BY ABIGAIL TRACY
The following contains spoilers of the sixth episode of the first season of USA Network’s Mr. Robot, which airs at 10pm EST on Wednesdays.
Mr. Robot continues to impress. Now six episodes into its debut season, both critics and viewers have continued to praise the USA Network rookie hacker drama for its accurate portrayal of cyber crime and security. Wednesday night’s episode, “Brave Traveler” (eps.1.5_br4ve-trave1er.asf) was no different. In fact, it was arguably the greatest representation of the painstaking efforts the show’s director, Sam Esmail, and his legion of cyber crime consultants go through to create an authentic hacker television series. I spoke with Mr. Robot’s technical consultant and cyber crime security expert, Michael Bazzell to explain the many hacks we see on screen in “Brave Traveler.”
USB Drives And Script Kiddies
The sixth episode of Mr. Robot’s first season focuses on Elliot’s attempt to hack Vera out of jail in order to save Shayla. A scene early on in the episode shows Darlene dropping USB flash dives in the prison’s parking lot, with the hopes of someone picking one up and plugging it into a prison computer so Elliot can gain access to the prison’s network.
“This is a common tactic in both penetration testing and real-world attacks,” said Bazzell. “These small portable drives are capable of holding several gigabytes of data. A fraction of that is all that is needed to infect a computer.”
He added that this works because when people see a discarded USB drive, they apply value to it and in many cases—either in an attempt to find the drive’s owner or for their own personal use—will plug it into a computer. The prison guard does exactly this.
“Another huge concern is the possibility that these drives are not actual storage devices but are small devices that appear to be standard flash drives instead possess a chip inside that acts as a USB keyboard,” said Bazzell.
Commonly referred to as a “rubber ducky,” this type of device can bypass security protocols because a computer will register it as a USB keyboard when it is plugged in. Once connected, the device reads from a pre-programmed script. This script contains commands that could include instructions to do a variety of nefarious things such as copy passwords, save documents, upload files or delete data.
“Plugging these unknown devices into any computer is foolish,” said Bazzell. “If a proper exploit is installed, it could compromise the computer that is connected which could make the entire network open to hacking attempts.”
In Mr. Robot, however, the prison’s antivirus software detects and stops the attack. The exploit fails because Darlene didn’t have enough time to create an exploit from scratch and instead downloaded a known attack. This is why Elliot calls Darlene a “Script Kiddie,” which is a reference to people who don’t know how to write exploits and just download them.
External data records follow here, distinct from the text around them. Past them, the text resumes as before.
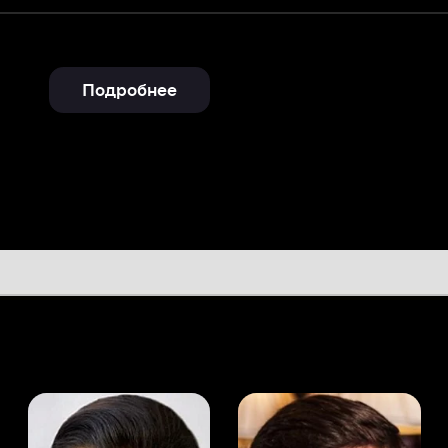
Подробнее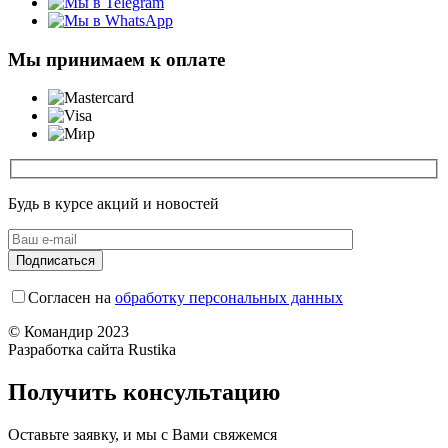
Мы принимаем к оплате
Будь в курсе акций и новостей
Согласен на
обработку персональных данных
© Командир 2023
Разработка сайта Rustika
Получить консультацию
Оставьте заявку, и мы с Вами свяжемся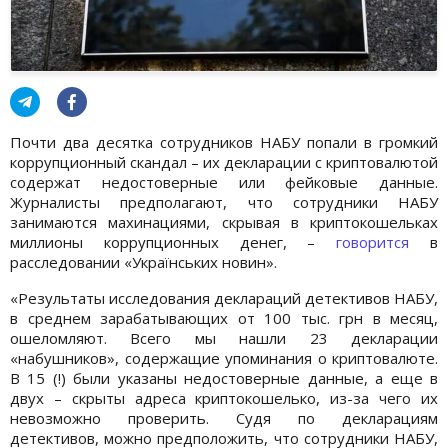
Почти два десятка сотрудников НАБУ попали в громкий
коррупционный скандал – их декларации с криптовалютой
содержат недостоверные или фейковые данные.
Журналисты предполагают, что сотрудники НАБУ
занимаются махинациями, скрывая в криптокошельках
миллионы коррупционных денег, –
говорится
в
расследовании «Українських новин».
«Результаты исследования деклараций детективов НАБУ,
в среднем зарабатывающих от 100 тыс. грн в месяц,
ошеломляют. Всего мы нашли 23 декларации
«набушников», содержащие упоминания о криптовалюте.
В 15 (!) были указаны недостоверные данные, а еще в
двух – скрыты адреса криптокошелько, из-за чего их
невозможно проверить. Судя по декларациям
детективов, можно предположить, что сотрудники НАБУ,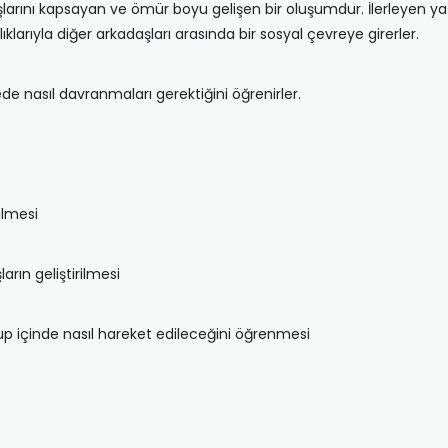
larını kapsayan ve ömür boyu gelişen bir oluşumdur. İlerleyen yaşl
lıklarıyla diğer arkadaşları arasında bir sosyal çevreye girerler.
ede nasıl davranmaları gerektiğini öğrenirler.
ilmesi
arın geliştirilmesi
rup içinde nasıl hareket edileceğini öğrenmesi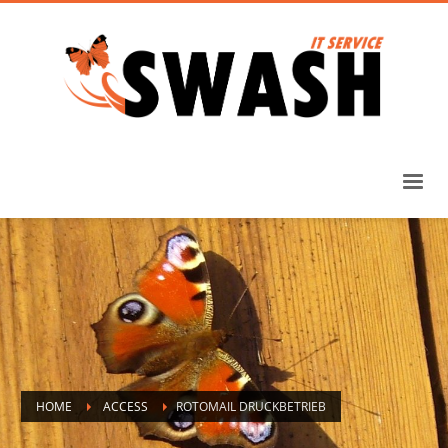
HOME
ACCESS
ROTOMAIL DRUCKBETRIEB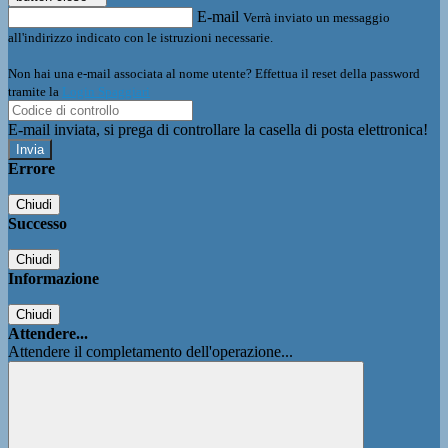
E-mail
Verrà inviato un messaggio
all'indirizzo indicato con le istruzioni necessarie.
Non hai una e-mail associata al nome utente? Effettua il reset della password
tramite la
Login Spaggiari
E-mail inviata, si prega di controllare la casella di posta elettronica!
Errore
Chiudi
Successo
Chiudi
Informazione
Chiudi
Attendere...
Attendere il completamento dell'operazione...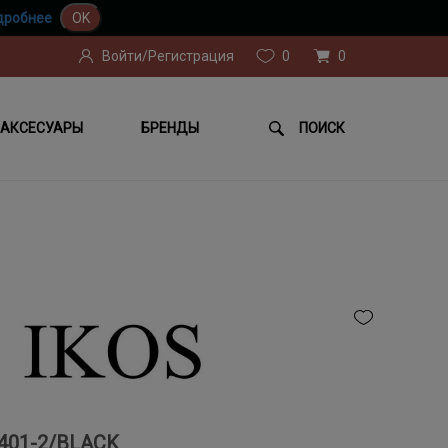
дробнее
OK
Войти/Регистрация
0
0
АКСЕСУАРЫ
БРЕНДЫ
ПОИСК
401-2/BLACK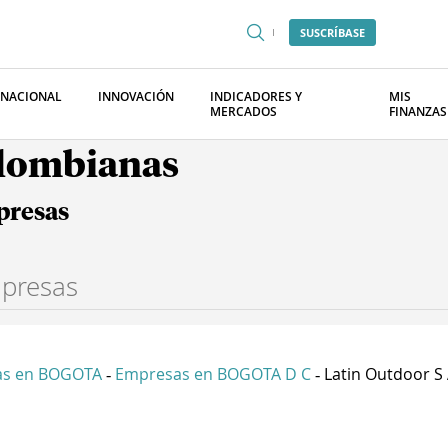
SUSCRÍBASE
RNACIONAL
INNOVACIÓN
INDICADORES Y
MIS
MERCADOS
FINANZAS
olombianas
presas
as en BOGOTA
Empresas en BOGOTA D C
Latin Outdoor S 
-
-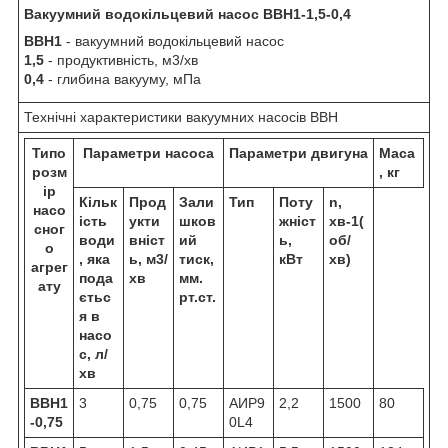
Вакуумний водокільцевий насос ВВН1-1,5-0,4
ВВН1
- вакуумний водокільцевий насос
1,5
- продуктивність, м
3
/хв
0,4
- глибина вакууму, мПа
Технічні характеристики вакуумних насосів ВВН
Типо
Параметри насоса
Параметри двигуна
Маса
розм
, кг
ір
Кільк
Прод
Зали
Тип
Поту
n,
насо
ість
укти
шков
жніст
хв
-1
(
сног
води
вніст
ий
ь,
об/
о
, яка
ь, м
3
/
тиск,
кВт
хв)
агрег
пода
хв
мм.
ату
єтьс
рт.ст.
я в
насо
с, л/
хв
ВВН1
3
0,75
0,75
АИР9
2,2
1500
80
-0,75
0L4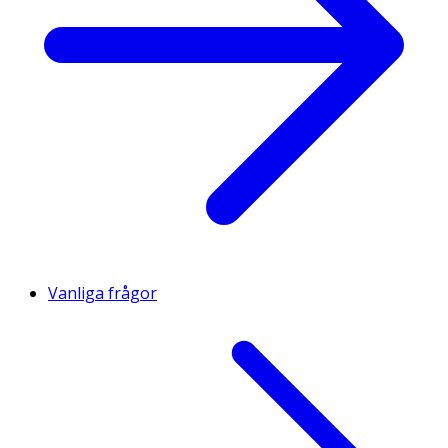
Vanliga frågor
Bazzell stressed that this scene illustrates two major lessons. The first is that all systems should be updated regularly so they can detect known attacks like the one Darlene used. The second is that no one should even plug an unknown USB drive into a computer.
Wi-Fi Sniffing And Bluetooth Keyboards
Later in the episode, Elliot uses his smartphone to identify the wireless network security used at the prison and discovers that WPA2 encryption is enabled, which means that the network is incredibly secure. According to Bazzell, while a system with WPA2 encryption enabled is not completely hack-proof, it would take months to break into that type of system—if at all possible.
But while facing defeat, Elliot spots a new Bluetooth connection in the network when a patrol car drives up that is using a Bluetooth connected keyboard. Every Bluetooth device has a MAC address, which is a unique hardware identification number.
Elliot uses a variety of Linux application to learn the MAC address of the Bluetooth keyboard and he “spoofs” this ID to his own Bluetooth keyboard dongle. This allows him to transmit from his Bluetooth device to the laptop in the squad car and the laptop believes that the keystrokes are coming from the authorized keyboard that it had previously been paired with.
“The greater vulnerability in this scene is the patrol laptop,” said Bazzell. “In this scene, the laptop in the vehicle is not a stand-alone device used only for word processing. It is networked via static, always on, cellular data connection. This is almost always the case.”
This means that by gaining access to the laptop in the car with his Bluetooth keyboard, Elliot also gains access to the prison’s network. Once in control of the computer, Elliot opens a command prompt, connects to his FTP server that contains the exploit, and downloads the exploit to the patrol laptop, which starts an attack against the network that laptop is connected to.
The exploit that Elliot launches through the patrol car’s laptop infects the entire prison network and allows him to control the electronic locks on all the prison cell doors.
“Modern jails and prisons rely on electronic locks controlled within a computer network. These control boards are often connected to the same switches that connect to standard computers,” said Bazzell.
Many government buildings, especially older structures, have a single network room where all the network wiring meets.
“This allows for many various attacks,” stressed Bazzell. “If the computer system is using the same switches and IP address assignment as the electronic locks, there is an opportunity for disaster.”